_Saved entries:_
□ □ □ □ □ □ □

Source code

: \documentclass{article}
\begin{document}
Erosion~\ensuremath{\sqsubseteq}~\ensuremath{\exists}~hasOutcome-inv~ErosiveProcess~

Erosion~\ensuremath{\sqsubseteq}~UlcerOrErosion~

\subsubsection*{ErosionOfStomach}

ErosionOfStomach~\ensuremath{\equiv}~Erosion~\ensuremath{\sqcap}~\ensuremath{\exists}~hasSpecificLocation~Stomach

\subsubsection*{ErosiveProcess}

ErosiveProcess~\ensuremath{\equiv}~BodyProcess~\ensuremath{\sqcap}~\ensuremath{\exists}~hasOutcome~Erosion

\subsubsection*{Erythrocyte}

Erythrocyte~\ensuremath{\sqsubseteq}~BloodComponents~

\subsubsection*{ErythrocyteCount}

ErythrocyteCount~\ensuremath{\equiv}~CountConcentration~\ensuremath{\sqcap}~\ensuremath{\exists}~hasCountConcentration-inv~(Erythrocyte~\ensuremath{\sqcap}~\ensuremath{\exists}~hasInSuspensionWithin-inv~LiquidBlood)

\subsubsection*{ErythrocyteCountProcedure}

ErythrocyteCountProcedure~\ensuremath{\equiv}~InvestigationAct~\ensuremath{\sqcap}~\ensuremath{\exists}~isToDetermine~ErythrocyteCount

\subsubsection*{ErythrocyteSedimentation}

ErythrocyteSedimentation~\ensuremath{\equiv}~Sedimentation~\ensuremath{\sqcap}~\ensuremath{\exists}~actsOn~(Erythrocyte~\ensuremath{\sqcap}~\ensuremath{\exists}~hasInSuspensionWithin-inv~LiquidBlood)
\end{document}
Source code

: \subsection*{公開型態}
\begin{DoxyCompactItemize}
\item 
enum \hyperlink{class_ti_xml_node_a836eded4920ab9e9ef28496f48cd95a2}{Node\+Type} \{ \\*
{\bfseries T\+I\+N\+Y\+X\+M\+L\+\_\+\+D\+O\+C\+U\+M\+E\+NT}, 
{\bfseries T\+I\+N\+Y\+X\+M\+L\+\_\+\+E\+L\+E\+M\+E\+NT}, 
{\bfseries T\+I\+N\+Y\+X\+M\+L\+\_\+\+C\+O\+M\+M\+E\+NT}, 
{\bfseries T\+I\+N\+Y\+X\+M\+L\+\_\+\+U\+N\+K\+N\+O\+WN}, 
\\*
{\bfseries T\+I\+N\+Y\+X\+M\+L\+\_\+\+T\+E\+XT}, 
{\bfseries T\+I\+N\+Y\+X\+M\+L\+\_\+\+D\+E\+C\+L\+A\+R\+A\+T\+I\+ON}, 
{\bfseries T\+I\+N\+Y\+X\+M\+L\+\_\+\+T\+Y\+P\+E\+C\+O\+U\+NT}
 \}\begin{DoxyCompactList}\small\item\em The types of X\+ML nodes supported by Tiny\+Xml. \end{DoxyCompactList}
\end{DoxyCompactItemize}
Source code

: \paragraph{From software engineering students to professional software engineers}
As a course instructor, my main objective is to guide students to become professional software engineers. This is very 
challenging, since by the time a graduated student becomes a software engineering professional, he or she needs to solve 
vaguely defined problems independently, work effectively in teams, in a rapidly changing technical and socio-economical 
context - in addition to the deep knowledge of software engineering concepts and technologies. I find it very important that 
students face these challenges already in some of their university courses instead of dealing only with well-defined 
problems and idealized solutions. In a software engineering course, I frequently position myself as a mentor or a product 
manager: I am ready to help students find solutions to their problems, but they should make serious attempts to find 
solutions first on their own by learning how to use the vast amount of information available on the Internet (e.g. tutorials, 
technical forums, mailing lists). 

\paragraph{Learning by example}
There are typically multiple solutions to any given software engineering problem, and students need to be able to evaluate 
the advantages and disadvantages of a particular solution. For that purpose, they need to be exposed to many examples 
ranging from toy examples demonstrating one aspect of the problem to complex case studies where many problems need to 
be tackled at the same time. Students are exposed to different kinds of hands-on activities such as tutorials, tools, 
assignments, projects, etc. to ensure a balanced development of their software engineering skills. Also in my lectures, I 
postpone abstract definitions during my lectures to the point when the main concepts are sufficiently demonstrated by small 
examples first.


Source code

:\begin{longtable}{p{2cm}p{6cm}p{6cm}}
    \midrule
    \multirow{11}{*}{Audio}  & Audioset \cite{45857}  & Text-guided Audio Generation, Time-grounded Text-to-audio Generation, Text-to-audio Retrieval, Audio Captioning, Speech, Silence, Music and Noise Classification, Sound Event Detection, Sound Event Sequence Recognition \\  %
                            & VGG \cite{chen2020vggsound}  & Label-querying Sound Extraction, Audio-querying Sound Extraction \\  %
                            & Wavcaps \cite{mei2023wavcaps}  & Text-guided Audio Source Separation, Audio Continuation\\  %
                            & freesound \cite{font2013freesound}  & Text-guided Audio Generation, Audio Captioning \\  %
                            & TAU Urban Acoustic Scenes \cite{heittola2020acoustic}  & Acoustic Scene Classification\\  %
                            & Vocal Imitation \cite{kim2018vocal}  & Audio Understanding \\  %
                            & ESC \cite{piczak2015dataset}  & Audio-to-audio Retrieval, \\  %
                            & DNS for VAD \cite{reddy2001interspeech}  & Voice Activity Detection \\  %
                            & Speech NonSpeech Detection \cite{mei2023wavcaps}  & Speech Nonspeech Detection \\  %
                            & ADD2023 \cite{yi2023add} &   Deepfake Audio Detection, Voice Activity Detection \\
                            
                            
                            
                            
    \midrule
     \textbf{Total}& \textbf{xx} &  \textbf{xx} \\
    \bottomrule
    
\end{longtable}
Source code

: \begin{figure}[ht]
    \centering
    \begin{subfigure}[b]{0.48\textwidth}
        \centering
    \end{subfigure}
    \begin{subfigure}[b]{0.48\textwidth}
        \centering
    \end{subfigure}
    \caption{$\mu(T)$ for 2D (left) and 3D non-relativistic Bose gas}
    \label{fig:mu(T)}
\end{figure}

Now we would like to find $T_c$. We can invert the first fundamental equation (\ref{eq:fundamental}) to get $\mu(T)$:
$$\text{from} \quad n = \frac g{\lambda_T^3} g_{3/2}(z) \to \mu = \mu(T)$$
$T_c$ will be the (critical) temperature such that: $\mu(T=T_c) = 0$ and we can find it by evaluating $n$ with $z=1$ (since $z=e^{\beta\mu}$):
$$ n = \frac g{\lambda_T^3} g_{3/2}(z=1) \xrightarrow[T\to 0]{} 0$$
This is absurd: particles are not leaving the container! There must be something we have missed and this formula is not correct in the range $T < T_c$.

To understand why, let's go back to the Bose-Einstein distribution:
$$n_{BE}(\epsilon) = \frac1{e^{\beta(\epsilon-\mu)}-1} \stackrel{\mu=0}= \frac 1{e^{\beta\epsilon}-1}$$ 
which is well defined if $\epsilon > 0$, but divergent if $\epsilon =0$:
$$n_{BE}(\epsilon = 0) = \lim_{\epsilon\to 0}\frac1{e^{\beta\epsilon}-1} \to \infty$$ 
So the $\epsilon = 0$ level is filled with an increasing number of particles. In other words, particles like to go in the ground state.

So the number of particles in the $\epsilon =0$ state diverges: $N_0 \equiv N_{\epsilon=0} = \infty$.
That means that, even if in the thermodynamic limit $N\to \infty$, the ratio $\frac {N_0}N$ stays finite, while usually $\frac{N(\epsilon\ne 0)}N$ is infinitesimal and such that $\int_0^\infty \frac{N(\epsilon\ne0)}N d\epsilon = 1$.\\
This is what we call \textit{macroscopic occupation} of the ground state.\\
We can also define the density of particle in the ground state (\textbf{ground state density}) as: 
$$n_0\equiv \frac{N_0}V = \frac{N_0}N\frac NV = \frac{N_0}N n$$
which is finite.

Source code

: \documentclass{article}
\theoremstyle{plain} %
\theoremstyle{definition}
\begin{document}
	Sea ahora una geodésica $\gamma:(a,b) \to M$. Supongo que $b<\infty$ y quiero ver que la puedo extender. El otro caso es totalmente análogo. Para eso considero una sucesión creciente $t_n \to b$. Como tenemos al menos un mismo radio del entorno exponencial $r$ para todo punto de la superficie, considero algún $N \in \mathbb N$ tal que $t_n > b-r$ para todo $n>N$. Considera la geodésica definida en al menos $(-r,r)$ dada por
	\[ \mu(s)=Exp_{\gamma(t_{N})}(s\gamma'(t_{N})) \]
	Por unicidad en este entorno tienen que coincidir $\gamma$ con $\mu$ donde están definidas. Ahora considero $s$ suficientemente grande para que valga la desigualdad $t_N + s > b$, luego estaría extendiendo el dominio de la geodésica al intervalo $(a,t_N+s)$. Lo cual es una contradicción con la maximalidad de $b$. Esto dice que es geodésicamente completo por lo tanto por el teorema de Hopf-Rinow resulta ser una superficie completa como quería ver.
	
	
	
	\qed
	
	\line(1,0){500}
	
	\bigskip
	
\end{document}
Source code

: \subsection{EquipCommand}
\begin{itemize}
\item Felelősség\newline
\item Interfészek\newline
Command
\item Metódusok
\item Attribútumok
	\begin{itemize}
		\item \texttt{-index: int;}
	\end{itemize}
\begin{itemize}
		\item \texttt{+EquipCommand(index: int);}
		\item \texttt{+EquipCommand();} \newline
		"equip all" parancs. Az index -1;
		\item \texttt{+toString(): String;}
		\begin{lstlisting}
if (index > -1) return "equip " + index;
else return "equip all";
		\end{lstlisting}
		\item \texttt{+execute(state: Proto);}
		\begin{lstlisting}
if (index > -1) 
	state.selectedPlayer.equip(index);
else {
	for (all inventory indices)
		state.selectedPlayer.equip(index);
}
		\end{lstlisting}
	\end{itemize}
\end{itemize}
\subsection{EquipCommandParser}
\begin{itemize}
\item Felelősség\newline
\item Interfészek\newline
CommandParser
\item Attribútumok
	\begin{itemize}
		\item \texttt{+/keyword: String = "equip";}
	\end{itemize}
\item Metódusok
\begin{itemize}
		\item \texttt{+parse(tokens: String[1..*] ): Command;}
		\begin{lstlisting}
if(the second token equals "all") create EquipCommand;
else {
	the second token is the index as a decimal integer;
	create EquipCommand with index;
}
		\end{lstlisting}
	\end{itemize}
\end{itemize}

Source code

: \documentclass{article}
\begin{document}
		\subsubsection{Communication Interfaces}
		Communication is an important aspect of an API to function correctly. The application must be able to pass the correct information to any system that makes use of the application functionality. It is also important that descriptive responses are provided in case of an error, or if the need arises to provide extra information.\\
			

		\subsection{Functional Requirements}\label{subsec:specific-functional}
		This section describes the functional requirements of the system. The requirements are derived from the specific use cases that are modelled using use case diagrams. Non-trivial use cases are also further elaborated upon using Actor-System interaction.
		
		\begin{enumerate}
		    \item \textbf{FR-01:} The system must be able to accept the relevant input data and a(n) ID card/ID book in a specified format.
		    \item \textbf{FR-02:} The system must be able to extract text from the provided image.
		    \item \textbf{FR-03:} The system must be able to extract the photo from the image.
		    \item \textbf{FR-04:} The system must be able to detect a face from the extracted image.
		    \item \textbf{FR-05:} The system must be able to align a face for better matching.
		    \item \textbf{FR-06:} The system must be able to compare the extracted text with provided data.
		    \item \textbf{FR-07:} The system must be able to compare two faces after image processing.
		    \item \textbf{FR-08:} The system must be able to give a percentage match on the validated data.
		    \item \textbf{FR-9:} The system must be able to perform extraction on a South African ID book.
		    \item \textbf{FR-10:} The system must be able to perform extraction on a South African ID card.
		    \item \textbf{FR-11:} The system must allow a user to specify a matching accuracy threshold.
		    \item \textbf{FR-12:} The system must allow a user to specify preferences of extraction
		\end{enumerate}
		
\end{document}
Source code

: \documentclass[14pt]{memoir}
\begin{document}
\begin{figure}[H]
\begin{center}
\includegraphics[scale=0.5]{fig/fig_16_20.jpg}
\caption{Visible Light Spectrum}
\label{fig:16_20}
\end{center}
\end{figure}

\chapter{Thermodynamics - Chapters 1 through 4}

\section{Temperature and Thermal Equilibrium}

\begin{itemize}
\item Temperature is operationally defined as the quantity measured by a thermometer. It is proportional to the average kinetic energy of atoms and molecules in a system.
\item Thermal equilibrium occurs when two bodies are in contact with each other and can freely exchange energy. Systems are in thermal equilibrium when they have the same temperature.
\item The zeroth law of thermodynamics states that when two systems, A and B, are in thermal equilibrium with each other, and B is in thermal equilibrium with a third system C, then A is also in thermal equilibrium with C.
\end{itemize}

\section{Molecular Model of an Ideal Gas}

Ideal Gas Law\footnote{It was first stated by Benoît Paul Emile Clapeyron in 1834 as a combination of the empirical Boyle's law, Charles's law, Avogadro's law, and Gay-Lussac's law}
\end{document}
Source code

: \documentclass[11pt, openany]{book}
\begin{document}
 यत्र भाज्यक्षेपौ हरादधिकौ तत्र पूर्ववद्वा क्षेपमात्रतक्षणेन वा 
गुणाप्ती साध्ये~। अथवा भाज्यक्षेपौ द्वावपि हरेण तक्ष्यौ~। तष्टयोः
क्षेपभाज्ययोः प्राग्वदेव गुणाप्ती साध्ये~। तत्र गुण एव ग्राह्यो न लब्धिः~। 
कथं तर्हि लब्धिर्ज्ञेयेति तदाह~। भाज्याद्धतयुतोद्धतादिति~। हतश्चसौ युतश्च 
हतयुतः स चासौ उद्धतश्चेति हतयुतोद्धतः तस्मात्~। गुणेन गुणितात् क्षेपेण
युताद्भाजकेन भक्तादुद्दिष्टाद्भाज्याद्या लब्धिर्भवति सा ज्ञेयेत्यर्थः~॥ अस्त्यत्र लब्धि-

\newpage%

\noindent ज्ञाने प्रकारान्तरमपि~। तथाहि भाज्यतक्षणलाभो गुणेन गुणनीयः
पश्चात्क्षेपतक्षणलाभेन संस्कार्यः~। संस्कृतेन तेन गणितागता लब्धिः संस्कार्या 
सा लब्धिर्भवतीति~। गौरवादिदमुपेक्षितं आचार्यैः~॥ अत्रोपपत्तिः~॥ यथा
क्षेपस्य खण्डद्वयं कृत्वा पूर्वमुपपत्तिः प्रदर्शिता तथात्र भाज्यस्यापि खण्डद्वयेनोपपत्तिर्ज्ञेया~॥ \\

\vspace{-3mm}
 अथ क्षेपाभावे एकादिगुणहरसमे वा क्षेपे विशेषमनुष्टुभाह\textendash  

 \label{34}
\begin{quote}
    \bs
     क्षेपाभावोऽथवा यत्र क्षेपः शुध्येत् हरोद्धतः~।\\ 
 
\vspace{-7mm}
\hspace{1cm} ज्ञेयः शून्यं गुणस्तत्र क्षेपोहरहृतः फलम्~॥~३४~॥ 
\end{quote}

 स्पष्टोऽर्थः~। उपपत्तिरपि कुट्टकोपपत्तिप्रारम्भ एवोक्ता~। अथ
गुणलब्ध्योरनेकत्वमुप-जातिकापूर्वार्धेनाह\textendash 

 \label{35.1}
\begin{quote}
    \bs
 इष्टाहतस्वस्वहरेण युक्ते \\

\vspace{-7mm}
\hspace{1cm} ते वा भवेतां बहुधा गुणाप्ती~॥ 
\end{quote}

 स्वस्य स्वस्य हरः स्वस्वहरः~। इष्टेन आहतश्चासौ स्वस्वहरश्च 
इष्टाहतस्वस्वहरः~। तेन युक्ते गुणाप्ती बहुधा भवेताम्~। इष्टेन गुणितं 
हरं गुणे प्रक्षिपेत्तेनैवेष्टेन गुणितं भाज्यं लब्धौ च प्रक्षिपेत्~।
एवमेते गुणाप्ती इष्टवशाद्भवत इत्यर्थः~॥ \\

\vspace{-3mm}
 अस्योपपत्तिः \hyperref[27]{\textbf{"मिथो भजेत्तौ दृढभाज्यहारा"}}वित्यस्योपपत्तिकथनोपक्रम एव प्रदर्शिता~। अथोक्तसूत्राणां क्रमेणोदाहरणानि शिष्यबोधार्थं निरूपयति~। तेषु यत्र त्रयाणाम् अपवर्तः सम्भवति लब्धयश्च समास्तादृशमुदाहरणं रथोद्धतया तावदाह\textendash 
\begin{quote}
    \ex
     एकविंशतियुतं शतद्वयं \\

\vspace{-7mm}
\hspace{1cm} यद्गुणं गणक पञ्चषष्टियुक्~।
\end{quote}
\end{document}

□ □ □ □ □ □ □

_YOUR ASSIGNMENT:_ Every line above in which the word "Activity" occurs needs to be copied.

_FINISHED TASK:_
                            & DNS for VAD \cite{reddy2001interspeech}  & Voice Activity Detection \\  %
                            & ADD2023 \cite{yi2023add} &   Deepfake Audio Detection, Voice Activity Detection \\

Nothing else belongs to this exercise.